If we go back further, the story actually becomes even more interesting. Based on estimates from nutrient availability data, Americans actually ate more calories in 1909 than they did in 1960.

For the sake of argument, let’s accept that an increase of 400 kcal/day is a meaningful amount. Let’s further assume that the 400 kcal/day increase is entirely responsible for the increase in the rate of obesity since 1980. Even if the increase is meaningful and driving the obesity epidemic, we have to ask, why are people eating more now than they used to?

Just because calories are causally involved doesn’t mean they’re the “first cause”, the cause we should be looking for. Imagine there were an evil dictator that went around force-feeding people. These people would gain weight (per the overfeeding studies) and in some sense the calories would cause the weight gain. But if we’re being reasonable, the insane dictator is the cause, and the calories are just the mediator. 

We know people do eat a bit more today than in the 1970s. So the question is something like, in this case, what is the insane dictator? When we say “not CICO” part of what we mean is “not willpower”. 

Miscellaneous

Another point worth mentioning is that there seem to be different kinds of weight change.

One is the kind of weight change that happens around your set point. For most people, changing your weight by 5-10 pounds in either direction will be relatively easy. This may be possible through diet and exercise; the amount of weight change may even have a close linear relationship with the amount of calories you add or remove from your diet! In this limited sense, CICO may be a useful guideline. 

This is very different from major changes in fat mass! All available evidence suggests that it is very, very hard to lose more than 10 or so pounds and keep it off, probably because it involves fighting your lipostat’s setpoint. 

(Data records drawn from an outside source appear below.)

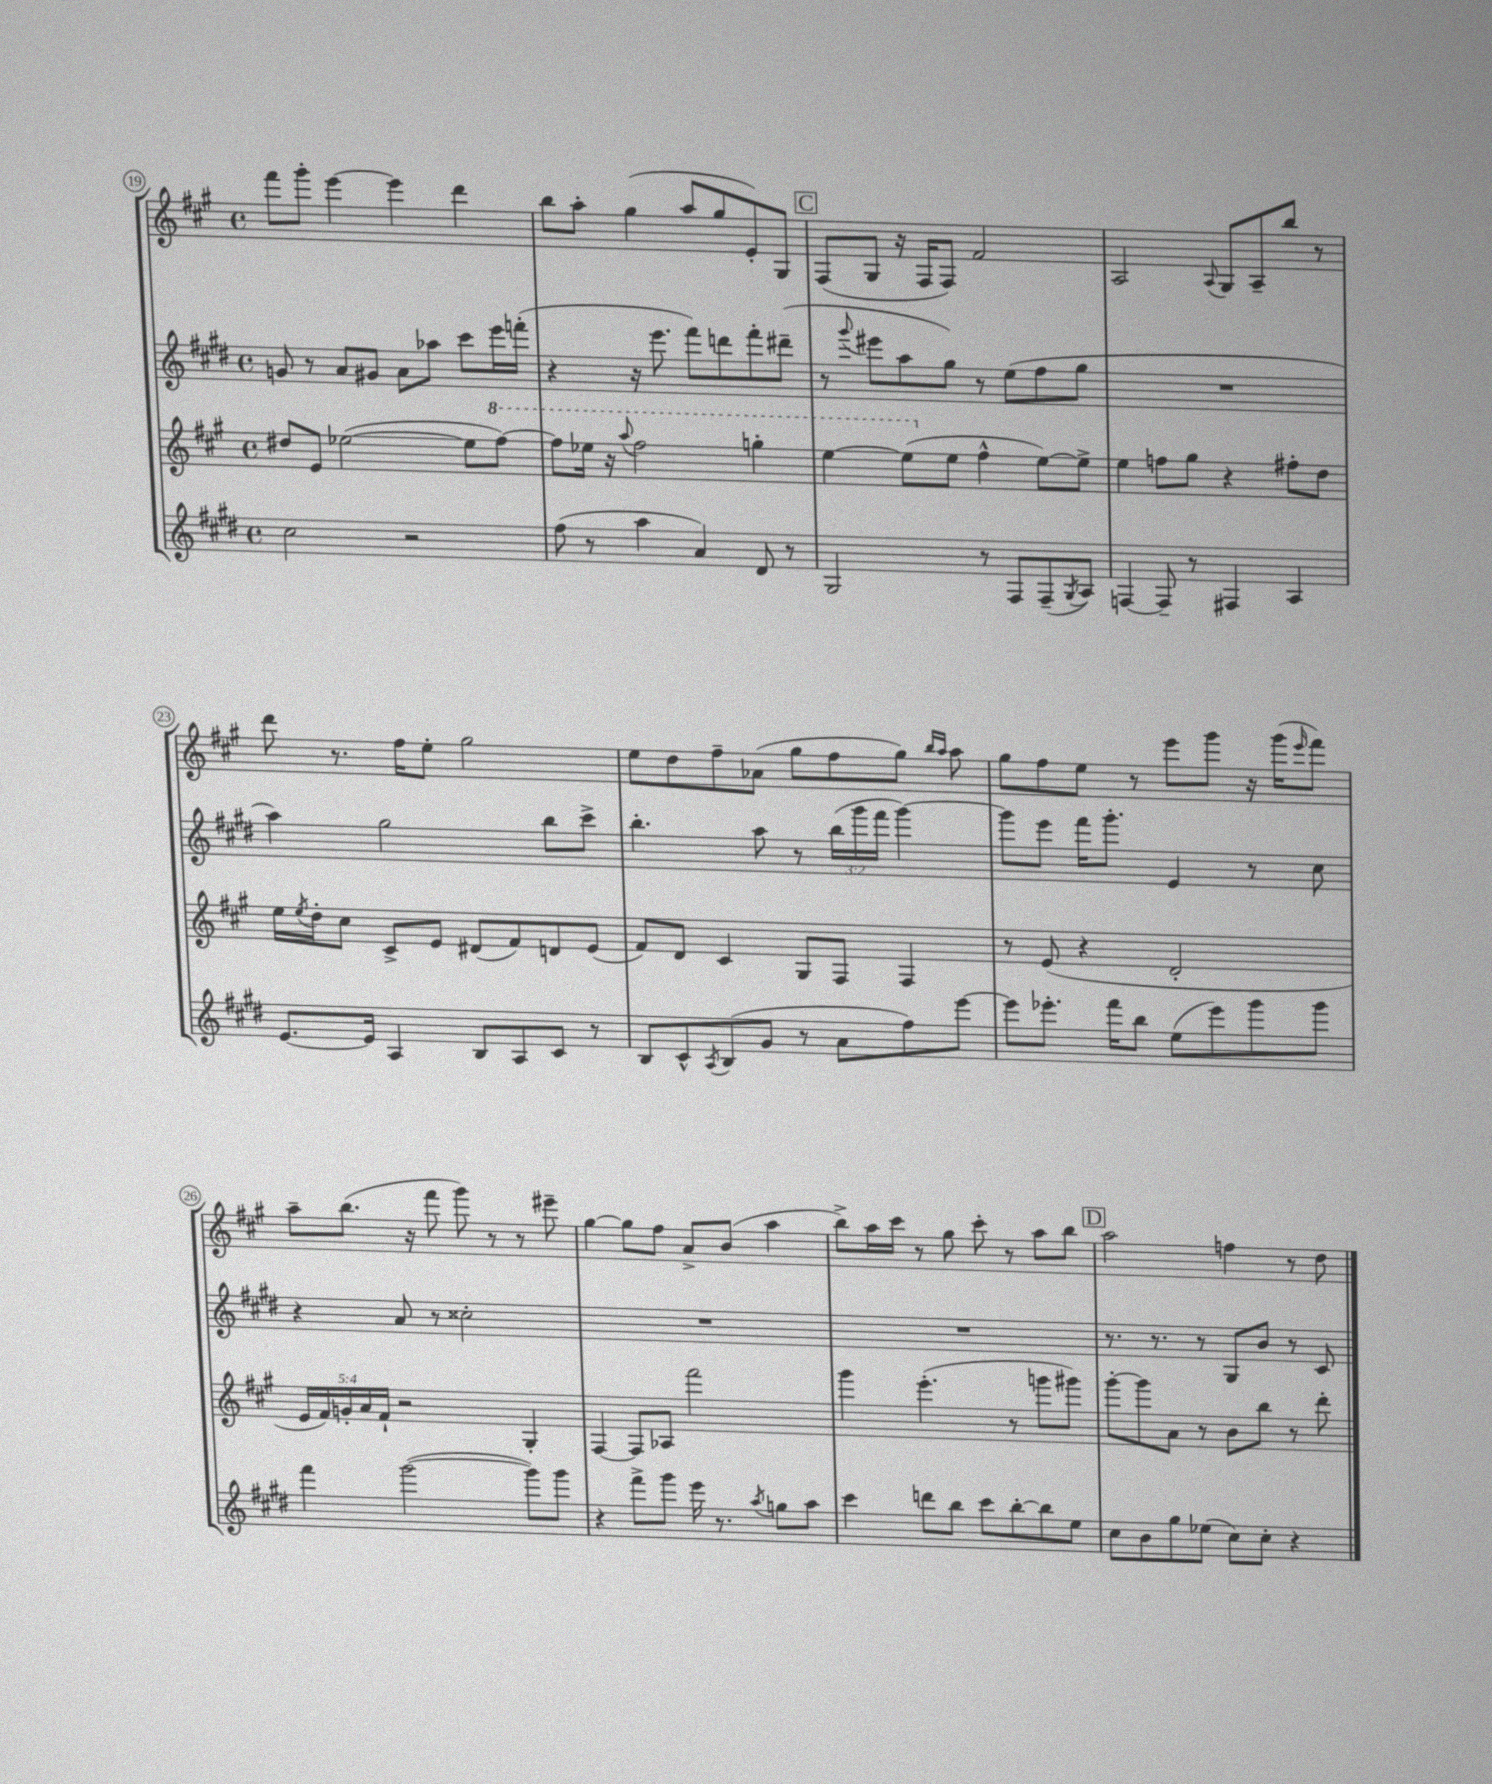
<<
\new StaffGroup <<
\new Staff = "s0" {
    \clef treble \key a \major \defaultTimeSignature \time 4/4
    fis'''8 gis'''8-. e'''4~ e'''4 d'''4 |
    b''8 a''8-. gis''4( a''8 gis''8 e'8-.) gis8 |
    \mark \markup { \box "C" } fis8( gis8 r16 fis16 fis8) fis'2 |
    a2 \appoggiatura { a8 } gis8 a8-- b''8 r8 |
    d'''8 r8. fis''16 e''8-. gis''2 |
    e''8 d''8 fis''8-- aes'8( gis''8 fis''8 gis''8) \grace { b''16 a''16 } a''8 |
    gis''8 fis''8 e''8 r8 e'''8 gis'''8 r16 gis'''16( \grace { e'''16 } fis'''8) |
    a''8-- b''8.( r16 fis'''8 gis'''8) r8 r8 eis'''8-- |
    gis''4~ gis''8 fis''8 a'8-> b'8( a''4 |
    b''8->) a''16 cis'''16 r8 gis''8 cis'''8-. r8 a''8 b''8 |
    \mark \markup { \box "D" } a''2 f''4 r8 d''8 \bar "|." |
}
\new Staff = "s1" {
    \clef treble \key e \major \defaultTimeSignature \time 4/4 \override Staff.TupletNumber.text = #tuplet-number::calc-fraction-text
    g'8 r8 a'8 gis'8 a'8 aes''8 cis'''8 e'''16 f'''16-.( |
    r4 r16 e'''8. fis'''8) d'''8 fis'''8-. dis'''8--( |
    \mark \markup { \box "C" } r8 \appoggiatura { gis'''8 } eis'''8 a''8 gis''8) r8 e''8( fis''8 gis''8 |
    R1 |
    a''4) gis''2 b''8 cis'''8-> |
    b''4.-. a''8 r8 \tuplet 3/2 { b''16( gis'''16 fis'''16 } gis'''4~) |
    gis'''8 e'''8 fis'''16 gis'''8.-. e'4 r8 cis''8 |
    r4 a'8 r8 cisis''2-. |
    R1 |
    R1 |
    \mark \markup { \box "D" } r8. r8. r8 gis8 b'8 r8 cis'8 \bar "|." |
}
\new Staff = "s2" {
    \clef treble \key a \major \defaultTimeSignature \time 4/4 \override Staff.TupletNumber.text = #tuplet-number::calc-fraction-text
    dis''8 e'8 ees''2~( ees''8 \ottava #1 fis'''8~) |
    fis'''8 ees'''16 r16 \appoggiatura { a'''8 } fis'''2 g'''4-. |
    \mark \markup { \box "C" } e'''4~ e'''8( \ottava #0 e''8 fis''4-^ e''8~) e''8-> |
    e''4 f''8 gis''8 r4 fis''8-. d''8 |
    e''16 \acciaccatura { e''8 } d''16-. cis''8 cis'8-> e'8 dis'8( fis'8) d'8 e'8( |
    fis'8) d'8 cis'4 gis8 fis8 fis4 |
    r8 e'8( r4 d'2-. |
    \tuplet 5/4 { e'16 fis'16) g'16-. a'16 fis'16-! } r2 gis4-. |
    fis4~ fis8 aes8 fis'''2 |
    gis'''4 e'''4.-.( r8 g'''8 gis'''8) |
    \mark \markup { \box "D" } gis'''8~-. gis'''8 a'8 r8 b'8 b''8 r8 d'''8-. \bar "|." |
}
\new Staff = "s3" {
    \clef treble \key e \major \defaultTimeSignature \time 4/4
    cis''2 r2 |
    fis''8( r8 a''4 a'4) dis'8 r8 |
    \mark \markup { \box "C" } gis2 r8 fis8 fis8--( \acciaccatura { gis8 } a8) |
    f4~ f8-- r8 fis4 a4 |
    e'8.~ e'16 a4 b8 a8 cis'8 r8 |
    b8 cis'8-^ \acciaccatura { a8 } b8( gis'8 r8 a'8 fis''8) e'''8~ |
    e'''8 ees'''8.-. fis'''16 b''8 e''8( ees'''8) gis'''8 gis'''8 |
    fis'''4 gis'''2~( gis'''8) gis'''8 |
    r4 fis'''8-> gis'''8 e'''16 r8. \acciaccatura { a''8 } g''8 a''8 |
    cis'''4 d'''8 b''8 cis'''8 b''8~-. b''8 e''8 |
    \mark \markup { \box "D" } cis''8 b'8 gis''8 ees''8( cis''8) cis''8-. r4 \bar "|." |
}
>>
>>
\layout { \context { \Score currentBarNumber = #19 \override BarNumber.stencil = #(make-stencil-circler 0.1 0.3 ly:text-interface::print) } }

Another kind of weight change has to do with changes in muscle mass. Altering your body composition to have lower fat/higher muscle percentages can occur without changing your set point and result in significant visual differences. We suspect that weight gain and weight loss work differently in bodybuilding because that involves weight change driven by increases in muscle mass, not fat mass. We’re perfectly willing to believe that people can gain and lose muscle mass in a reliable way based in part on caloric consumption, but that’s not the focus of A Chemical Hunger

Cutting fat gained when increasing muscle mass might also be relatively easy, because that’s more fat than you “naturally” had before the gains. More body fat should lead to more leptin, but your body had you at the leptin level it wanted you at before, so the leptin-based part of the lipostat will help you lose that fat mass. But changing fat mass alone seems pretty dang hard.